The records Start Marker

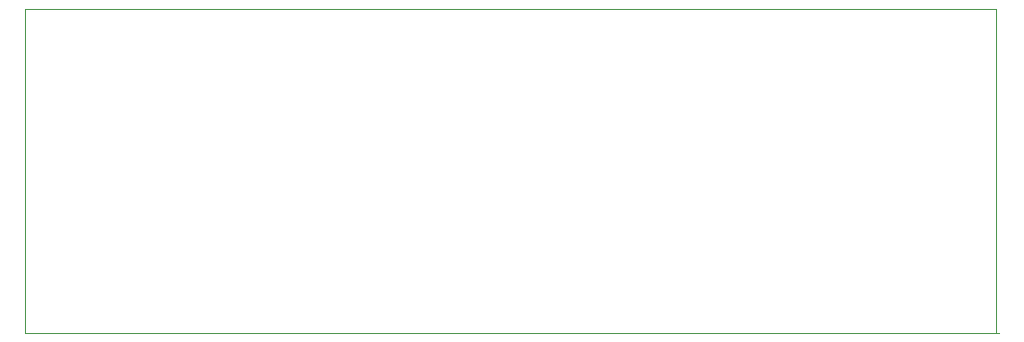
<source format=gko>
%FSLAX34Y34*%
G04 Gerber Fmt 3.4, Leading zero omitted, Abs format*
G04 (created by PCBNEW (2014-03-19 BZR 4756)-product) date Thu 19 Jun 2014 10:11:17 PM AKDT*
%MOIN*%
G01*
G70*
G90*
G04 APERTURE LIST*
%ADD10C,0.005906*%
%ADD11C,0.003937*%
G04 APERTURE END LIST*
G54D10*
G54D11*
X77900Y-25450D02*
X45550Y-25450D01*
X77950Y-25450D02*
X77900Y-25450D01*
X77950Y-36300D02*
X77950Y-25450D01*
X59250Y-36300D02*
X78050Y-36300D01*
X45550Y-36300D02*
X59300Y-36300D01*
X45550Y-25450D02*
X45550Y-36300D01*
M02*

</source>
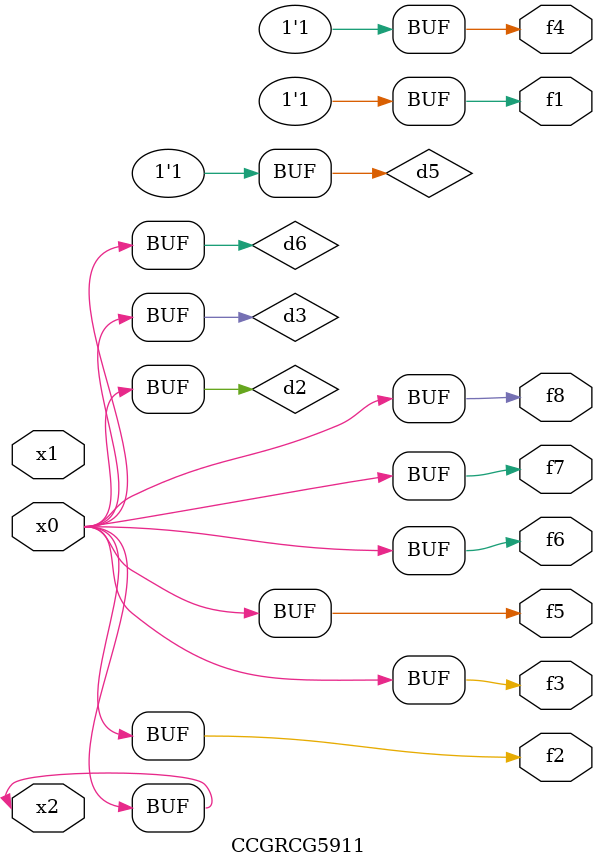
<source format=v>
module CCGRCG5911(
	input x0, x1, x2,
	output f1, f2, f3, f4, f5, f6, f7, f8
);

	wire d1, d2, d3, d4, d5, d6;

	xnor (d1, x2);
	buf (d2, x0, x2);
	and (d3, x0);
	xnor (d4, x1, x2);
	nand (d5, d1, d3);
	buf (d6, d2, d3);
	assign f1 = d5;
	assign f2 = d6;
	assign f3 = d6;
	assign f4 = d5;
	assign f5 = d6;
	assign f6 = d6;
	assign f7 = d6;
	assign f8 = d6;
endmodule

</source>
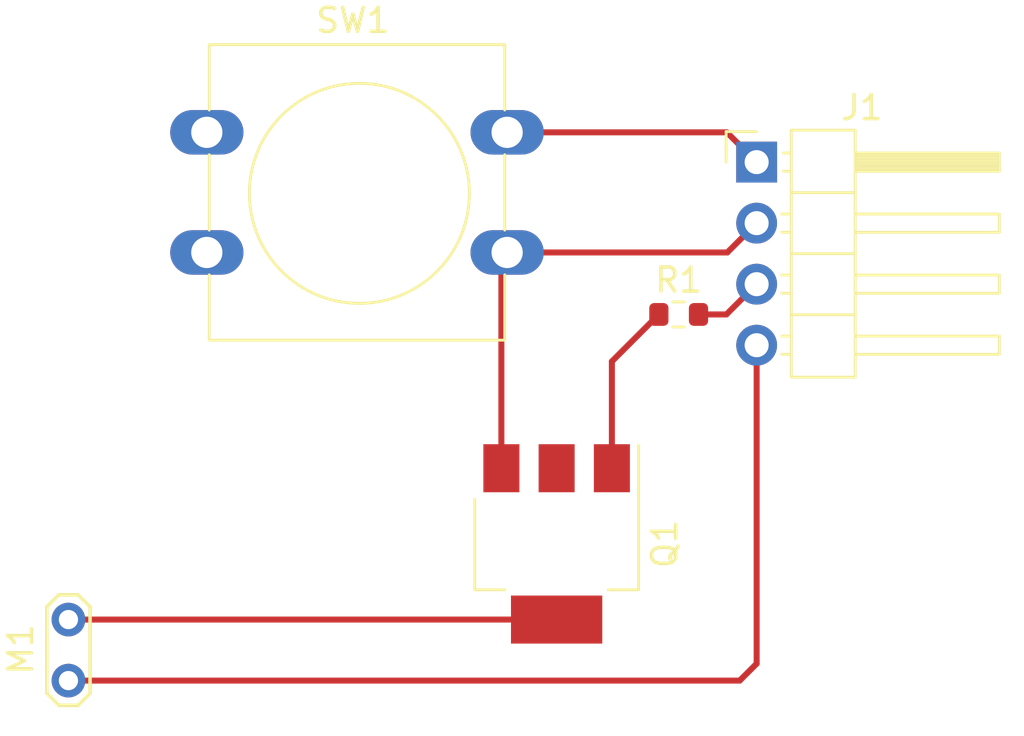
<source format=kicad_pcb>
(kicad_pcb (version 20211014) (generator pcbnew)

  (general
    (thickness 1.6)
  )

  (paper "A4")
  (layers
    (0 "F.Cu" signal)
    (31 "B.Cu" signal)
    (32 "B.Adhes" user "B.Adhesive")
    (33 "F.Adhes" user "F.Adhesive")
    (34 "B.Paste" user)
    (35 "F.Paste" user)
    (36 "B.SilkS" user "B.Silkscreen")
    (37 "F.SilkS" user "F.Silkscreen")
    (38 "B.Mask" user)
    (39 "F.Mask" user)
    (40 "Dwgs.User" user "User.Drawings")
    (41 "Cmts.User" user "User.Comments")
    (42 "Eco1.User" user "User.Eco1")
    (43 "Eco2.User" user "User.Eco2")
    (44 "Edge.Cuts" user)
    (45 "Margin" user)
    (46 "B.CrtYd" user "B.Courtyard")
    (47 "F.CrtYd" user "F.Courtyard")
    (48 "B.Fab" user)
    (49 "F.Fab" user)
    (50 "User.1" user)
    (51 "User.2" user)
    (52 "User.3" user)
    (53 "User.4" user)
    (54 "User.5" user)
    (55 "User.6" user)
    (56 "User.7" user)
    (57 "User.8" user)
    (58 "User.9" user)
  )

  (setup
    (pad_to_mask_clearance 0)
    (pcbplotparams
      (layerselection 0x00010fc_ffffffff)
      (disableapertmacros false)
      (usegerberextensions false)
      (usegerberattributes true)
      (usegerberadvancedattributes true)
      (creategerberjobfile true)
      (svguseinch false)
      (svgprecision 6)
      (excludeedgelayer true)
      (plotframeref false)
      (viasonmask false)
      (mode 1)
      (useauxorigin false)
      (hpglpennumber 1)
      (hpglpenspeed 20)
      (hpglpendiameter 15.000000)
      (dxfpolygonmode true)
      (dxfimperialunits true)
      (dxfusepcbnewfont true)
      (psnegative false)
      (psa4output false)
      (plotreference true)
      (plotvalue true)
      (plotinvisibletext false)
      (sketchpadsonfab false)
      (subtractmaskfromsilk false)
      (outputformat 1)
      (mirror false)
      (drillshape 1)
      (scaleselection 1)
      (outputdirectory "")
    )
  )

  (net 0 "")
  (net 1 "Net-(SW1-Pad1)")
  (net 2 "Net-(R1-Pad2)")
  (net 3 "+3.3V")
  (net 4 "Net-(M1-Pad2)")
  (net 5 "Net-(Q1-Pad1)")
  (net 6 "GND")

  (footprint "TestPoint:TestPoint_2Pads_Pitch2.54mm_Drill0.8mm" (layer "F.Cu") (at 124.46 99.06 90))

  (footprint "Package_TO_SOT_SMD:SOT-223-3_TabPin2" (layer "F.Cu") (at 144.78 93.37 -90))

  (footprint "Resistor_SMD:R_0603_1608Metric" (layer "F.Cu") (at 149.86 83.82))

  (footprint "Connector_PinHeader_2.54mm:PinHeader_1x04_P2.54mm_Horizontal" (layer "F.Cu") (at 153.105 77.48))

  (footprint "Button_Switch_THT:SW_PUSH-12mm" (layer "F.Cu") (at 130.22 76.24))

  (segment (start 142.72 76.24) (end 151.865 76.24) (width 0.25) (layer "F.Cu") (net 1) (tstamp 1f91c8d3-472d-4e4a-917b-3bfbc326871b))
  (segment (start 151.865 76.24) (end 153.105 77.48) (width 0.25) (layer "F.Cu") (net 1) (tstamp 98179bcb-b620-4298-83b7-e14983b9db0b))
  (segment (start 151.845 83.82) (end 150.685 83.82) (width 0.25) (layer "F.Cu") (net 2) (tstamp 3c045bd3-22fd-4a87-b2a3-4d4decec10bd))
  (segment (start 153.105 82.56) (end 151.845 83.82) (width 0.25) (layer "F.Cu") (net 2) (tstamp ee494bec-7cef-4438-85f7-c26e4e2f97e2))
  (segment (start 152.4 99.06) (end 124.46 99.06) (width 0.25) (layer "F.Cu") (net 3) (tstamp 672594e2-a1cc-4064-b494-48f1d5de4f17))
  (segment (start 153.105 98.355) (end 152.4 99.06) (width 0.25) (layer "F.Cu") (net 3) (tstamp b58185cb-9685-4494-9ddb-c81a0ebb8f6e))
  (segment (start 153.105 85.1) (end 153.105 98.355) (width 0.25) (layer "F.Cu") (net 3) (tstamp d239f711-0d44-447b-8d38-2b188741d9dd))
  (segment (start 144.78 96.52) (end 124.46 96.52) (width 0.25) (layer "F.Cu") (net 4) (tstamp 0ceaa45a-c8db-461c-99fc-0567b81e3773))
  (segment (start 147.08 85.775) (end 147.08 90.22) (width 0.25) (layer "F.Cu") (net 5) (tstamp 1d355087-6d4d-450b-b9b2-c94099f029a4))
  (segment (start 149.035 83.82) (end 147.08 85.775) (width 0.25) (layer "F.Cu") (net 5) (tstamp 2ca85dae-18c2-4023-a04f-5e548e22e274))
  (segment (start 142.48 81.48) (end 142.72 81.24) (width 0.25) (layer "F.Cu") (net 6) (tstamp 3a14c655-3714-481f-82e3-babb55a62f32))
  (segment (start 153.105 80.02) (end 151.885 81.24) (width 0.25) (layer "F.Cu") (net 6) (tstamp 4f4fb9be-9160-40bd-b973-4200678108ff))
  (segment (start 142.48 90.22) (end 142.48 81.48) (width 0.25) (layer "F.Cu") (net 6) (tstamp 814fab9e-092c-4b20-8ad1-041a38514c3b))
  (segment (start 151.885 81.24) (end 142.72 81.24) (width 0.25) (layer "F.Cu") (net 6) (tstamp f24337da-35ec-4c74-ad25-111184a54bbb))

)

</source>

The records End Marker

_About this task_.
Among the records above, find each line containing the string "APERTURE" and copy it.

_Response to this task_.
G04 APERTURE LIST*
G04 APERTURE END LIST*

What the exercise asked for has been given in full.